Note that, due to wind forces, the direction of movement of the aircraft, or track, is not the same as the heading. The nose of the aircraft may be pointing due west, for example, but a strong northerly wind will change its track south of west. The angle between heading and track is known as the drift angle. Crab angle is the amount of correction an aircraft must be turned into the wind in order to maintain the desired course. It is equal in magnitude but opposite in direction to the drift angle.
An aircraft can have instruments on board that show to the pilot the aircraft heading. The autopilot can be programmed to maintain either the aircraft heading or its course (when set in a proper mode and with correct navigational data inputs).

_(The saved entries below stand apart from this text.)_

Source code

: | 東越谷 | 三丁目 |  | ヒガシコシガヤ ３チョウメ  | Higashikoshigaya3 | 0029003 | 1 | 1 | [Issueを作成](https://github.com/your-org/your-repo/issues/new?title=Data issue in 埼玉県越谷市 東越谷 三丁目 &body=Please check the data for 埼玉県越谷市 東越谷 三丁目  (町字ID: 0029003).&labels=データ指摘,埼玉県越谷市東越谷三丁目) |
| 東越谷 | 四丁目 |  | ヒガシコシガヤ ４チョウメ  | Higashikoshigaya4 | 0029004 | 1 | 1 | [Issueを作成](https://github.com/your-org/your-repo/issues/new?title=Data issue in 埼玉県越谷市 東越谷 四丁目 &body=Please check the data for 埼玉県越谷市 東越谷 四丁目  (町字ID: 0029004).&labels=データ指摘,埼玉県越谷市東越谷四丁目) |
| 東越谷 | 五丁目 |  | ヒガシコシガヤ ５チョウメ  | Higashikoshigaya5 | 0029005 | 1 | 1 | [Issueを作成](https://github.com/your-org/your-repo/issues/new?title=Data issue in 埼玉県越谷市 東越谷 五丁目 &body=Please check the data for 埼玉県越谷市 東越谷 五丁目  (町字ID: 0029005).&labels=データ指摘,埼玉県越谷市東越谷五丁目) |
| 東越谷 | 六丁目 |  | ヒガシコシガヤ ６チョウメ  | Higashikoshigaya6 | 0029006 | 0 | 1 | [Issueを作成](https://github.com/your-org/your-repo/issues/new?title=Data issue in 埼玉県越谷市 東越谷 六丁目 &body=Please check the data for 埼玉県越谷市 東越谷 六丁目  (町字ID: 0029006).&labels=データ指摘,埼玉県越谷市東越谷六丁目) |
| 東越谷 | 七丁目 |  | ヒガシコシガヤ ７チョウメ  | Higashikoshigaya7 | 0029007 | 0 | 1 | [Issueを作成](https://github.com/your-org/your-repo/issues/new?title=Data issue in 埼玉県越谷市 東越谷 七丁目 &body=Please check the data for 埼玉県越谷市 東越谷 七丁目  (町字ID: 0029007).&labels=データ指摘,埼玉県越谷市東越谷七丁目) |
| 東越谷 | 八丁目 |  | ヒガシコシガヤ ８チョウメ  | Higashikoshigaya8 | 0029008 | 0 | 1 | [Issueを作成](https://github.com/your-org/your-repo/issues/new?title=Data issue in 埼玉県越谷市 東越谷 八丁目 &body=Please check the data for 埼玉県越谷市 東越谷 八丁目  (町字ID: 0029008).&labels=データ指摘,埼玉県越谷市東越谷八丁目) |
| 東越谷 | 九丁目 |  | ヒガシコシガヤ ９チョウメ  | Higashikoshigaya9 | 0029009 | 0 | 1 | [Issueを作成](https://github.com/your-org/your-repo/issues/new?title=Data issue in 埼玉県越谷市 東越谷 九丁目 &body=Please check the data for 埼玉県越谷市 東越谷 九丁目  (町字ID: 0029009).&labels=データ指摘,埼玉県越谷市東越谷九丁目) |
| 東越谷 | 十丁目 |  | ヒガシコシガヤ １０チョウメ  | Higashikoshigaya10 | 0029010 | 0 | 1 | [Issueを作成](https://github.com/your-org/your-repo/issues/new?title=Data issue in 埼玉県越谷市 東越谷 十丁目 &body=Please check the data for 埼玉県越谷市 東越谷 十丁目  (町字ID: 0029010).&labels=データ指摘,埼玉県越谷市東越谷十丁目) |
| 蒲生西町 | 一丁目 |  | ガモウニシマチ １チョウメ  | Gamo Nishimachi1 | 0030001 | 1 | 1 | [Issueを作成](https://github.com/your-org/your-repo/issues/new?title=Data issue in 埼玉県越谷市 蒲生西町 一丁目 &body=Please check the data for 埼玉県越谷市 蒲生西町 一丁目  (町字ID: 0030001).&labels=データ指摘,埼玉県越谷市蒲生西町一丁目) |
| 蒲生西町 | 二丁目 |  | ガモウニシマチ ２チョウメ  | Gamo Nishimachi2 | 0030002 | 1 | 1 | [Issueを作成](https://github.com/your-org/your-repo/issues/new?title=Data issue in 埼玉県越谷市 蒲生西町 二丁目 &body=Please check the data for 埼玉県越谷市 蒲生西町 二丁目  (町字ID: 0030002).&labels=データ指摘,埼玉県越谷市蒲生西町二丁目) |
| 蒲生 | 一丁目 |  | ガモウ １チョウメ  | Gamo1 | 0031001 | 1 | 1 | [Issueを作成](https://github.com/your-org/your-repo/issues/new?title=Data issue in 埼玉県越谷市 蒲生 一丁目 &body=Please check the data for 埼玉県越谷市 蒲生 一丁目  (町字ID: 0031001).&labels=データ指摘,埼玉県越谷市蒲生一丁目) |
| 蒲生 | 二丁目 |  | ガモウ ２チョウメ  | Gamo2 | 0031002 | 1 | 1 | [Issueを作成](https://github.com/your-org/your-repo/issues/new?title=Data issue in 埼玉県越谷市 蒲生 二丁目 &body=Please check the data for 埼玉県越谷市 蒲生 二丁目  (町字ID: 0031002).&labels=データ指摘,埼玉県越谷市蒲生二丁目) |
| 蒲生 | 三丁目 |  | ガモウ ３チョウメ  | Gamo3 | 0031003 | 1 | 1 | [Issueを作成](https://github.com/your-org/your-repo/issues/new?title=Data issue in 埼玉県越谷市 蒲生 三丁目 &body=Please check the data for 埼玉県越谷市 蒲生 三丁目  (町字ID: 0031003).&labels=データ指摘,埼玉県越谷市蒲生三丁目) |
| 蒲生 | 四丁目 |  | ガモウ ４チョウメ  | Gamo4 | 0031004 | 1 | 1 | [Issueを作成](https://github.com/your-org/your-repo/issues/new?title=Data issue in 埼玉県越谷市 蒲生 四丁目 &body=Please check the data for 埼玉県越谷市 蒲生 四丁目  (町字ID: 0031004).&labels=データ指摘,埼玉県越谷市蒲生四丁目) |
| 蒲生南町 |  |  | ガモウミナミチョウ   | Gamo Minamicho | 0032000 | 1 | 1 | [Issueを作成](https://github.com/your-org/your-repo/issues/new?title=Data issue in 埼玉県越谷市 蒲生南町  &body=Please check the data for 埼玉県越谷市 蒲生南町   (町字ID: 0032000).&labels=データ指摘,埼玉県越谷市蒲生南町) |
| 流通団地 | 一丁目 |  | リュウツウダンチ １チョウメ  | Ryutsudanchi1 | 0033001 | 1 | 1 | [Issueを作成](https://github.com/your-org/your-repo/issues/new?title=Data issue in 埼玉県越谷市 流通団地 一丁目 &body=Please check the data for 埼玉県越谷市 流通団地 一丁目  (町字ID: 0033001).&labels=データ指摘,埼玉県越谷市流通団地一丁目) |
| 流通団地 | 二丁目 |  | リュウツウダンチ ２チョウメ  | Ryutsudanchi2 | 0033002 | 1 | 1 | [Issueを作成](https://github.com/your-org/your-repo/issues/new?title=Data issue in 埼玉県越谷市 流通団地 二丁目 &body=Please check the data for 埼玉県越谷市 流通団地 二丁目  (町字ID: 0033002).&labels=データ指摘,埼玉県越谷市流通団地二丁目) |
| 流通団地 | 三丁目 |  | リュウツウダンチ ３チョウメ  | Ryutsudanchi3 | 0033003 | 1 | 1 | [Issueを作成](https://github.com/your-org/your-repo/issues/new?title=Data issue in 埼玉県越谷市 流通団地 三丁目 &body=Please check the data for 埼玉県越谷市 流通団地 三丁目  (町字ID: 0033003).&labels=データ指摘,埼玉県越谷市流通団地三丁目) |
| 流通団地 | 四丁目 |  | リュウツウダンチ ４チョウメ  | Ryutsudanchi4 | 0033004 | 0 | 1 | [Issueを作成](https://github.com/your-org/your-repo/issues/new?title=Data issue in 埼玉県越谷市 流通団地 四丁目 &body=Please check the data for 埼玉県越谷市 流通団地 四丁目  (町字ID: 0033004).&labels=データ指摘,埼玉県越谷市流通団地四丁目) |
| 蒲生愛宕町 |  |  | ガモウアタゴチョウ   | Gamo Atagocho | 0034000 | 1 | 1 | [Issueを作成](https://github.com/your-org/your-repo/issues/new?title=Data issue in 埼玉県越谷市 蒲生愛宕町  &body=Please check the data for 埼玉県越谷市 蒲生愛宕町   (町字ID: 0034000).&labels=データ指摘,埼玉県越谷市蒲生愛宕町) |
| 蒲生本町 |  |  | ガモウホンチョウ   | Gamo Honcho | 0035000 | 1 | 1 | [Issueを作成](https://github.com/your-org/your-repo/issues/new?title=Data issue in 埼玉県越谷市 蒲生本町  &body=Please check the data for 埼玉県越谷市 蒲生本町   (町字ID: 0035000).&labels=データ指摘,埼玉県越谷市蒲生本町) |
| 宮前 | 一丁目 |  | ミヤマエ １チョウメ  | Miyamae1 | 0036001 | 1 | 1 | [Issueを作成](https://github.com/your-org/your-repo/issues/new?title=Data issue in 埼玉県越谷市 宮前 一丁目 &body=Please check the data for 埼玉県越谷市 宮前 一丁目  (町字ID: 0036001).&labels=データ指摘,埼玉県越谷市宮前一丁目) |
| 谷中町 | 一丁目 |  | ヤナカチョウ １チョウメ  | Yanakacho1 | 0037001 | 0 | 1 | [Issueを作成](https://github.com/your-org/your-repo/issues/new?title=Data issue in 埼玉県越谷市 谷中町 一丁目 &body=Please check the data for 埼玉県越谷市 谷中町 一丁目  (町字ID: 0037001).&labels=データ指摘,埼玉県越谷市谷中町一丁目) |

- The "heading and track" diagram above shows a magnetic declination to the east, as is commonly encountered in most of the Pacific Ocean, and a somewhat exaggerated (relative to most real-life examples) deviation (of about 10°). By conventional degaussing, deviation could usually be kept below 10°, and fluxgate compasses can be degaussed to close to 0°.
- The possible influences of wind and current are maximized by presupposing a very slow boat in heavy wind and current.
- To increase readability of the diagram, all possible influences were given as positive values, e.g. variation to the east, positive deviation, wind and current from port side. The principle is the same regardless of the sign/direction of any of the components.